When you use the `docker run` command to start up a container, your Docker client will translate that command into an HTTP API call, will send it to Docker daemon, Docker daemon will then evaluate the request, talk to the underlying operating system and provision your container.

### Docker Client
The Docker client (`docker`) is the command line tool that allows the user to interact with the daemon. More generally, there can be other forms of clients too - such as Kitematic which provide a GUI to the users.

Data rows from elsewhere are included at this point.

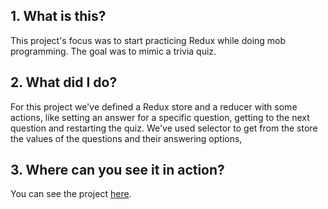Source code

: ## 1. What is this?

This project's focus was to start practicing Redux while doing mob programming. The goal was to mimic a trivia quiz.

## 2. What did I do?

For this project we've defined a Redux store and a reducer with some actions, like setting an answer for a specific question, getting to the next question and restarting the quiz.
We've used selector to get from the store the values of the questions and their answering options, 

## 3. Where can you see it in action?

You can see the project [here](https://tavferreira-project-redux-quiz.netlify.com/).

The Docker client is the primary way that many Docker users interact with Docker. When you use commands such as `docker run`, the client sends these commands to `dockerd`, which carries them out. The docker command uses the Docker API. The Docker client can communicate with more than one daemon.

### Docker Registry
The Docker Registry is a stateless, highly scalable server side application that stores and lets you distribute Docker images.
The Registry is open-source, under the permissive Apache license.

Docker Hub is a public registry that anyone can use, and Docker is configured to look for images on Docker Hub by default. You can even run your own private registry.

When you use the `docker pull` or `docker run` commands, the required images are pulled from your configured registry. When you use the `docker push` command, your image is pushed to your configured registry.

Running your own Registry is a great solution to integrate with and complement your CI/CD system. In a typical workflow, a commit to your source revision control system would trigger a build on your CI system, which would then push a new image to your Registry if the build is successful. A notification from the Registry would then trigger a deployment on a staging environment, or notify other systems that a new image is available.

It’s also an essential component if you want to quickly deploy a new image over a large cluster of machines.

Finally, it’s the best way to distribute images inside an isolated network.